Screw you Simmons. Yes, the RIAA’s antiquated business model is finished. They/you can keep tightening grips around music using DRM and suing fans for as long as you want. In the end, these tactics will do nothing but anger and further alienate your fans.

At one time, record companies controlled everything. They had money, studios, ties with radio stations, and promotional arrangements. If you were ‘discovered’ then the company made you sign a contract with them that was solely in the company’s interest. Record profits were most (if not all) for the company. The bands rarely saw anything, unless they became a powerhouse like KISS, Van Halen, or got out and started their own company quickly.

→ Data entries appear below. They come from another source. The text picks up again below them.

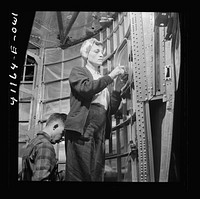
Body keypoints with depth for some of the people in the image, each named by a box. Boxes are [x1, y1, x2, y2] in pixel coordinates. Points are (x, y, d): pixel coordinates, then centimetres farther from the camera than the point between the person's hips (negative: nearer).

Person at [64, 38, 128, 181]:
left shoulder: (102, 80, 27)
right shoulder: (78, 71, 12)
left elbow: (111, 109, 18)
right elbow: (85, 88, -11)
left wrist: (118, 88, 7)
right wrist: (111, 76, -9)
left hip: (100, 131, 6)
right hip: (82, 129, -6)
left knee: (97, 174, 0)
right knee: (80, 174, -12)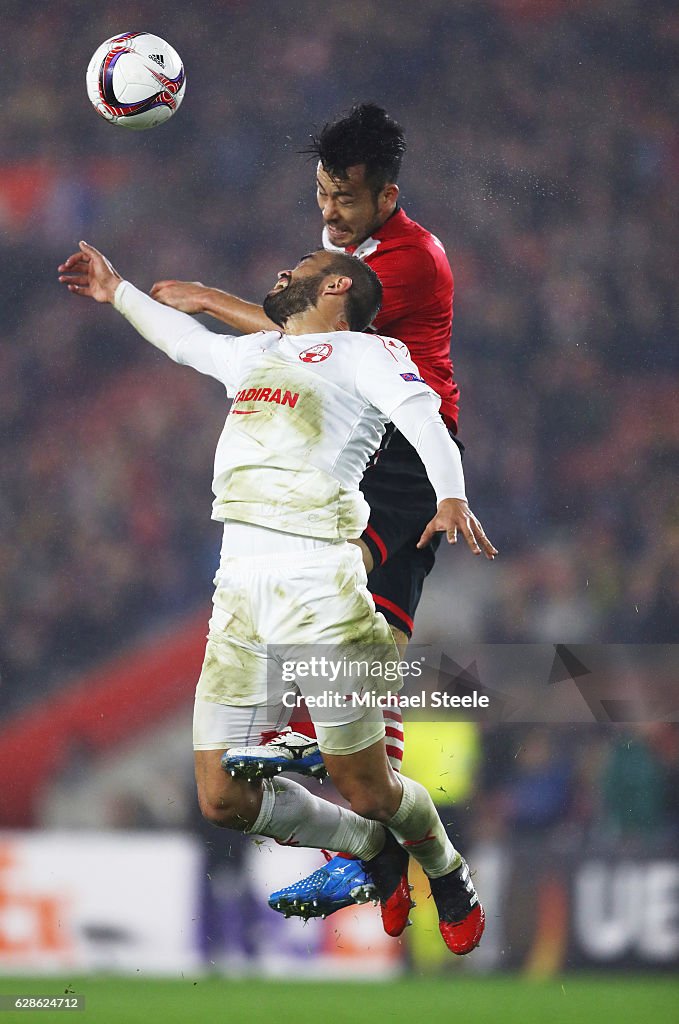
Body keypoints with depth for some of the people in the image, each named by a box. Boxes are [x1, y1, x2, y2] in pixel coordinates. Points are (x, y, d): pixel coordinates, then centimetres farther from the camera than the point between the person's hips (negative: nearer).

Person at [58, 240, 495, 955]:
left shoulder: (364, 353, 5)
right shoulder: (253, 353, 26)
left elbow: (422, 415, -14)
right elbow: (183, 337, 47)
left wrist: (451, 496, -31)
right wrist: (118, 293, 54)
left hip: (318, 580, -7)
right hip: (239, 585, 7)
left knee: (366, 791, -4)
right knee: (223, 800, 1)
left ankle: (447, 873, 27)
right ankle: (374, 851, 24)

In today’s world most anyone can produce material. Heck, we put out a podcast from time to time with about $40 invested (and it shows). The point being that material (of varying quality) can be put out by anyone. DRM can be broken (given time). These are facts and cannot be disputed. Suing and blasting fans just pushes them away.

Radiohead and Trent Reznor have realized these facts and have begun putting out material with a ‘pay what you can/want’ or entirely for free. Thus far it’s working really well for them.

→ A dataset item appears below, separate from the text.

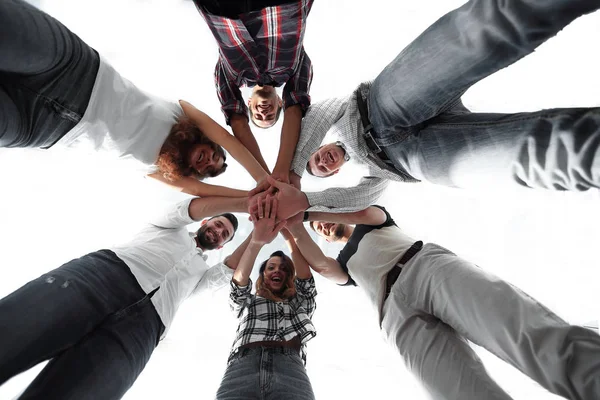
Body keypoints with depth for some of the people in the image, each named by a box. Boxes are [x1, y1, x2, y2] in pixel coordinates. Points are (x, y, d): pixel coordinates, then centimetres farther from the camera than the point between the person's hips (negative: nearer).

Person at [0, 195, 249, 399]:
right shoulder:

Even if I’m not a fan of either (I’m not really), I may go listen and become one if I like the material. If I don’t become a fan, I can at least spread the word about the new album to all my friends who might become fans. Then, I might give a few bucks, and my friends give a few bucks, and so on…

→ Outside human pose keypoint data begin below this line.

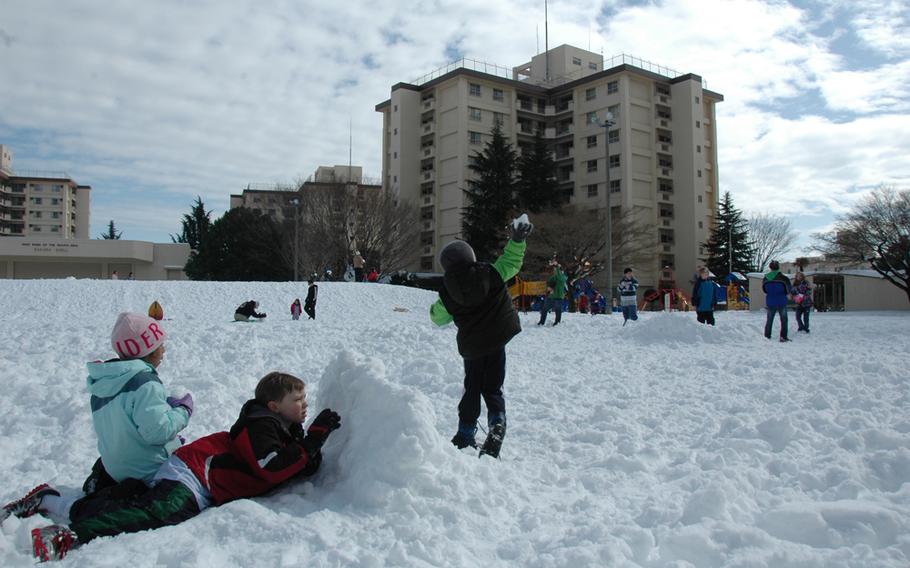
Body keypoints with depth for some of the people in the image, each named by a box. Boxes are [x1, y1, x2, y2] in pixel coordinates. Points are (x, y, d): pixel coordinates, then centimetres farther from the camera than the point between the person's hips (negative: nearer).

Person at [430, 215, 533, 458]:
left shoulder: (447, 292, -9)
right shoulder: (490, 273, -12)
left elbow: (439, 318, 7)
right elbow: (511, 262, 2)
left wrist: (433, 309, 27)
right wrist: (517, 239, 11)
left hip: (471, 345, 0)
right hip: (496, 339, 0)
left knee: (472, 388, 18)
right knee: (492, 388, 12)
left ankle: (465, 435, 22)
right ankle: (497, 423, -12)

From what I’ve read and understand, bands didn’t make much from album sales anyway by the time promotion, production, and company profit was taken out. This way, they can retain control, final cut, distribution, and get profit directly. If I’m a Van Halen fan (I was) then I’m also going to buy their shirts, cups, concert tickets, etc. After a move like the one below, probably not.

As a bonus, everyone gets a warm fuzzy feeling because the band gave their material out for the public to use. I would find myself much more likely to give a few bucks even if I didn’t like the band if I were given the option instead of having to shell out $20 to even try the music.

Things are so vile with these old school music-types that Eddie Van Halen sent a cease and decist order to one of our guys who painted up a guitar that was somewhat similar to one of his guitars. FFS, it was a game controller, and any profit was going to go back to the Jaycees (a non-profit corporation) who help the community through their service. A game controller you dillhole. The letter claimed that he owned that design and “all derivatives thereof”. So EVH claims any kind of taped-up red, white, and black design on a guitar? Go screw yourself.

In the end, record companies cannot control distribution anymore. They should realize that.